Coming out before PCCW's acquisition of Hong Kong carrier Cable & Wireless HKT Ltd. is even approved by shareholders, the companies detailed plans for businesses designed to combine the strengths of all three companies -- and to help PCCW tackle the debt load it took on to buy the territory's largest telecom company.
"Together with HKT's management, we are going to unleash a tremendous amount of value for the combined company, and this is the first step," PCCW Chairman Richard Li said at a press conference here.
All together, the deals represent approximately $4 billion of investment by Telstra, including $1.5 billion in cash that Li acknowledged will help PCCW to more quickly pay off its acquisition debts. Telstra will also subscribe to $1.5 billion worth of PCCW convertible bonds, the companies said, and eventually could hold as much as 2 percent of the merged company.
By combining the submarine cables of Telstra with C&W HKT's land-based lines in fiber-rich Hong Kong, the companies will create an IP-network wholesaler with greater revenue -- about US$1.7 billion per year from its inception -- than worldwide IP-connection wholesaler Global Crossing Ltd., according to Li.
The network's cables will land in China, Hong Kong, Taiwan, Korea, Japan, and most Southeast Asian countries, as well as India, Australia, and Western countries including the U.S., Canada, and the U.K., the executives said.

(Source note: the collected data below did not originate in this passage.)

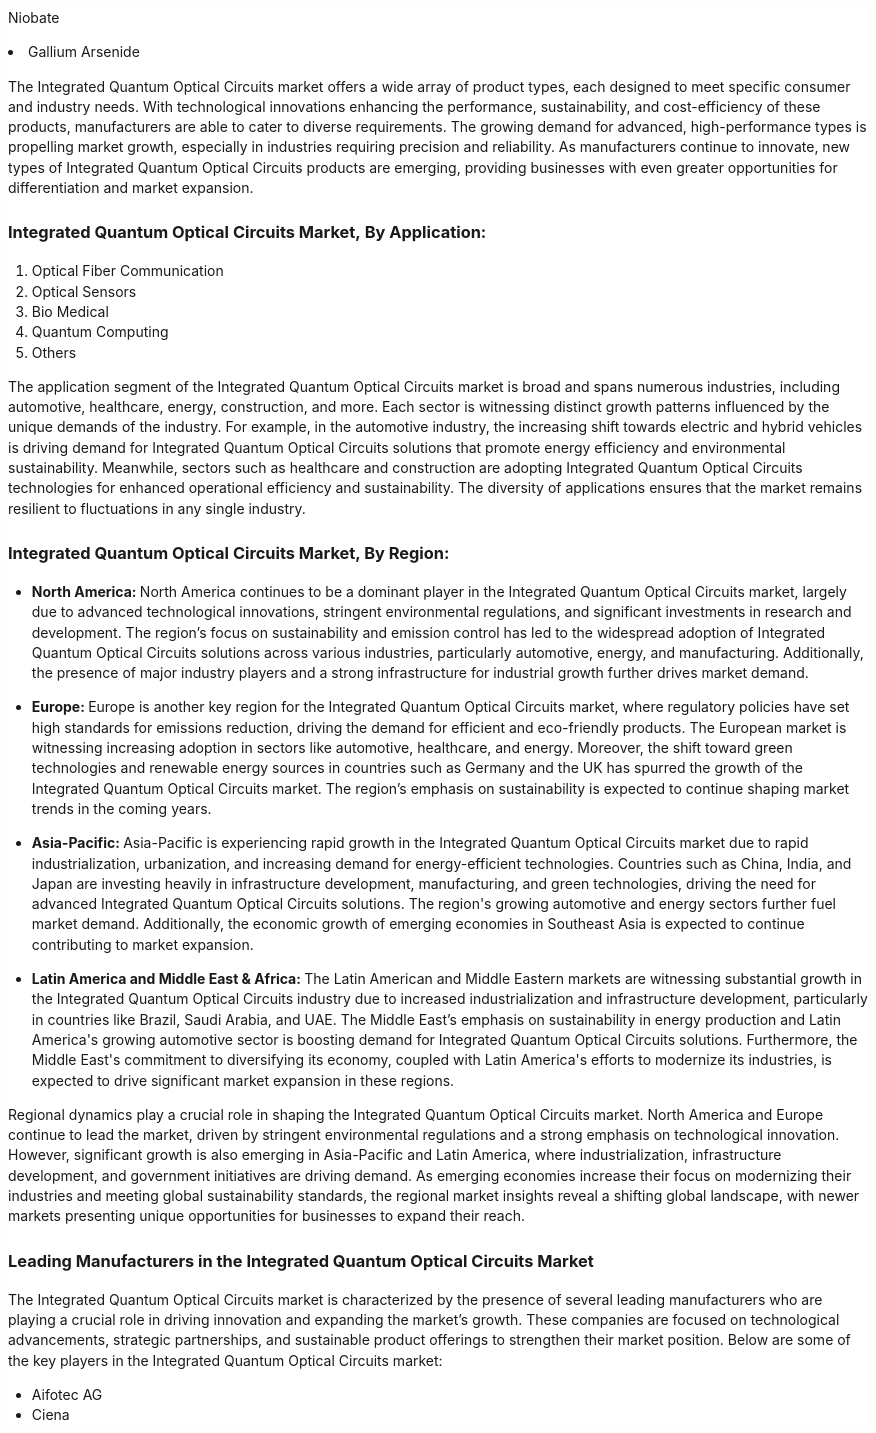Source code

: Niobate<li> Gallium Arsenide</li></ol><p>The Integrated Quantum Optical Circuits market offers a wide array of product types, each designed to meet specific consumer and industry needs. With technological innovations enhancing the performance, sustainability, and cost-efficiency of these products, manufacturers are able to cater to diverse requirements. The growing demand for advanced, high-performance types is propelling market growth, especially in industries requiring precision and reliability. As manufacturers continue to innovate, new types of Integrated Quantum Optical Circuits products are emerging, providing businesses with even greater opportunities for differentiation and market expansion.</p><h3>Integrated Quantum Optical Circuits Market,&nbsp;By Application:</h3><ol><li>Optical Fiber Communication<li> Optical Sensors<li> Bio Medical<li> Quantum Computing<li> Others</li></ol><p>The application segment of the Integrated Quantum Optical Circuits market is broad and spans numerous industries, including automotive, healthcare, energy, construction, and more. Each sector is witnessing distinct growth patterns influenced by the unique demands of the industry. For example, in the automotive industry, the increasing shift towards electric and hybrid vehicles is driving demand for Integrated Quantum Optical Circuits solutions that promote energy efficiency and environmental sustainability. Meanwhile, sectors such as healthcare and construction are adopting Integrated Quantum Optical Circuits technologies for enhanced operational efficiency and sustainability. The diversity of applications ensures that the market remains resilient to fluctuations in any single industry.</p><h3>Integrated Quantum Optical Circuits Market, By Region:</h3><ul><li><p><strong>North America:&nbsp;</strong>North America continues to be a dominant player in the Integrated Quantum Optical Circuits market, largely due to advanced technological innovations, stringent environmental regulations, and significant investments in research and development. The region&rsquo;s focus on sustainability and emission control has led to the widespread adoption of Integrated Quantum Optical Circuits solutions across various industries, particularly automotive, energy, and manufacturing. Additionally, the presence of major industry players and a strong infrastructure for industrial growth further drives market demand.</p></li><li><p><strong><strong>Europe:&nbsp;</strong></strong>Europe is another key region for the Integrated Quantum Optical Circuits market, where regulatory policies have set high standards for emissions reduction, driving the demand for efficient and eco-friendly products. The European market is witnessing increasing adoption in sectors like automotive, healthcare, and energy. Moreover, the shift toward green technologies and renewable energy sources in countries such as Germany and the UK has spurred the growth of the Integrated Quantum Optical Circuits market. The region&rsquo;s emphasis on sustainability is expected to continue shaping market trends in the coming years.</p></li><li><p><strong><strong>Asia-Pacific:&nbsp;</strong></strong>Asia-Pacific is experiencing rapid growth in the Integrated Quantum Optical Circuits market due to rapid industrialization, urbanization, and increasing demand for energy-efficient technologies. Countries such as China, India, and Japan are investing heavily in infrastructure development, manufacturing, and green technologies, driving the need for advanced Integrated Quantum Optical Circuits solutions. The region's growing automotive and energy sectors further fuel market demand. Additionally, the economic growth of emerging economies in Southeast Asia is expected to continue contributing to market expansion.</p></li><li><p><strong><strong>Latin America and Middle East &amp; Africa:&nbsp;</strong></strong>The Latin American and Middle Eastern markets are witnessing substantial growth in the Integrated Quantum Optical Circuits industry due to increased industrialization and infrastructure development, particularly in countries like Brazil, Saudi Arabia, and UAE. The Middle East&rsquo;s emphasis on sustainability in energy production and Latin America's growing automotive sector is boosting demand for Integrated Quantum Optical Circuits solutions. Furthermore, the Middle East's commitment to diversifying its economy, coupled with Latin America's efforts to modernize its industries, is expected to drive significant market expansion in these regions.</p></li></ul><p>Regional dynamics play a crucial role in shaping the Integrated Quantum Optical Circuits market. North America and Europe continue to lead the market, driven by stringent environmental regulations and a strong emphasis on technological innovation. However, significant growth is also emerging in Asia-Pacific and Latin America, where industrialization, infrastructure development, and government initiatives are driving demand. As emerging economies increase their focus on modernizing their industries and meeting global sustainability standards, the regional market insights reveal a shifting global landscape, with newer markets presenting unique opportunities for businesses to expand their reach.</p><h3><strong>Leading Manufacturers in the Integrated Quantum Optical Circuits Market</strong></h3><p>The Integrated Quantum Optical Circuits market is characterized by the presence of several leading manufacturers who are playing a crucial role in driving innovation and expanding the market&rsquo;s growth. These companies are focused on technological advancements, strategic partnerships, and sustainable product offerings to strengthen their market position. Below are some of the key players in the Integrated Quantum Optical Circuits market:</p></div><div class="article-main__content" data-test-id="publishing-text-block"><ul><li><span class="">Aifotec AG<li> Ciena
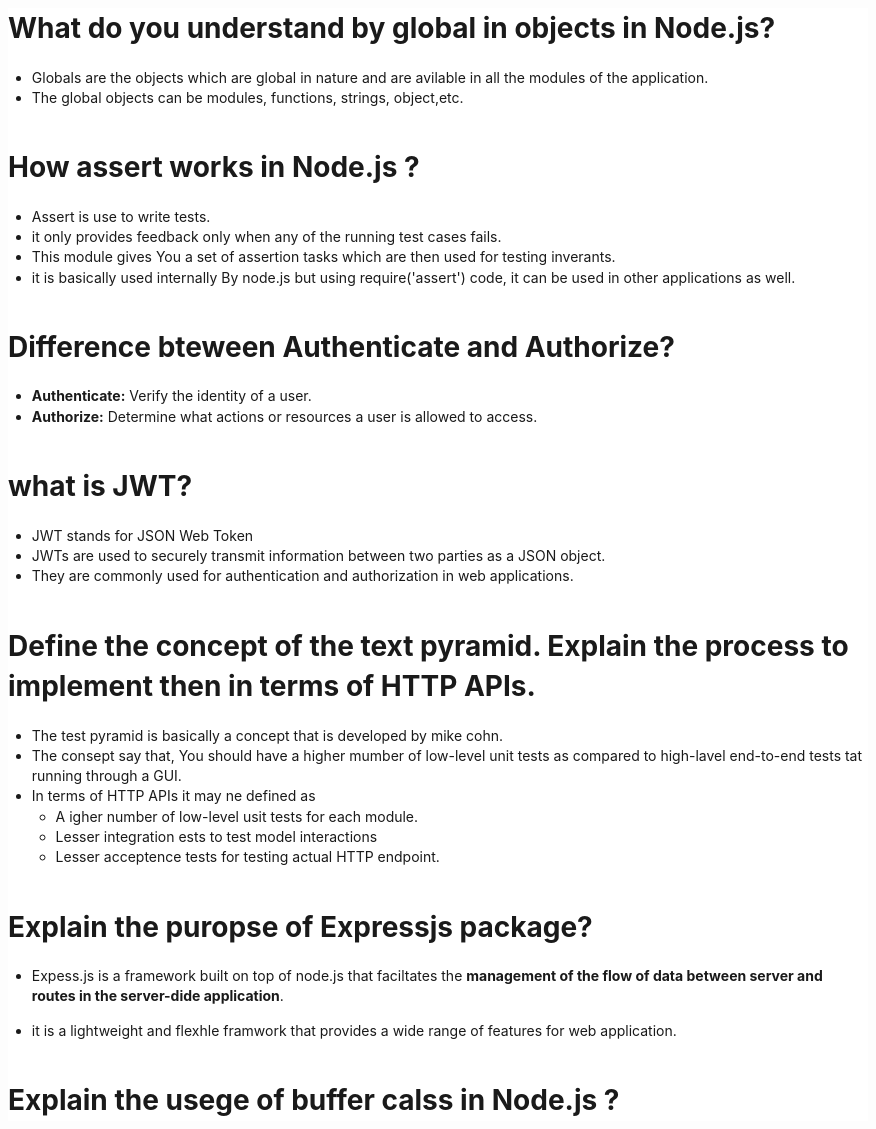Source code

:# What do you understand by global in objects in Node.js?

- Globals are the objects which are global in nature and are avilable in all the modules of the application.
- The global objects can be modules, functions, strings, object,etc.

# How assert works in Node.js ?

- Assert is use to write tests.
- it only provides feedback only when any of the running test cases fails.
- This module gives You a set of assertion tasks which are then used for testing inverants.
- it is basically used internally By node.js but using require('assert') code, it can be used in other applications as well.

# Difference bteween Authenticate and Authorize? 

- **Authenticate:** Verify the identity of a user.
- **Authorize:** Determine what actions or resources a user is allowed to access.

# what is JWT?

- JWT stands for JSON Web Token
- JWTs are used to securely transmit information between two parties as a JSON object.
-  They are commonly used for authentication and authorization in web applications.




# Define the concept of the text pyramid. Explain the process to implement then in terms of HTTP APIs.

- The test pyramid is basically a concept that is developed by mike cohn.
- The consept say that, You should have a higher mumber of low-level unit tests as compared to high-lavel end-to-end tests tat running through a GUI.
- In terms of HTTP APIs it may ne defined as 
   - A igher number of low-level usit tests for each module.
   - Lesser integration ests to test model interactions
   - Lesser acceptence tests for testing actual HTTP endpoint.

# Explain the puropse of Expressjs package?

- Expess.js is a framework built on top of node.js that faciltates the **management of the flow of data between server and routes in the server-dide application**.

- it is a lightweight and flexhle framwork that provides a wide range of features for web application.

# Explain the usege of buffer calss in Node.js ?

The cable venture will go public "as soon as is practicable," Li said.
The companies also will combine assets of Telstra and C&W HKT's mobile wireless operations to create a multinational mobile venture with approximately 3 million customers.
While C&W HKT will contribute its Hong Kong mobile wireless assets and its share of the Singapore-based Mobile One venture, Telstra will bring in assets in the form of approximately 1 million subscribers, executives of the companies said. Telstra will own approximately 40 percent of the mobile venture, they said.
The companies also plan to sell business services, including application service provider and business-to-business electronic commerce services, the executives said.
The ventures, both of which will be based in Hong Kong, also will extend PCCW's Network of the World -- a pan-Asian provider of Internet-based information and entertainment -- by bringing it on to wireless data platforms and extending its coverage into Australia.
For Telstra, an incumbent carrier facing tight competition in its home market, the partnership represents its strategy for expanding across Asia and becoming a world player, according to Chief Executive Ziggy Swatkowski.
"We sought to partner with a company that had new-economy skills and styles," Swatkowski said.
One Australian-based telecom analyst said Telstra's moves over the past several years to expand across Asia have brought disappointing returns, but the company fits particularly well with its latest partner.
Because of Telstra's financial structure, with 51 percent of its stock locked up in state ownership, it is an especially good fit with PCCW, another analyst said. A majority of Telstra's stock is tied up in government ownership, he said.
"They don't have share material they can trade with them, they only have cash.
That's what makes them attractive to PCCW," said Geoff Johnson, an analyst at Gartner Group Inc., in Brisbane, Australia.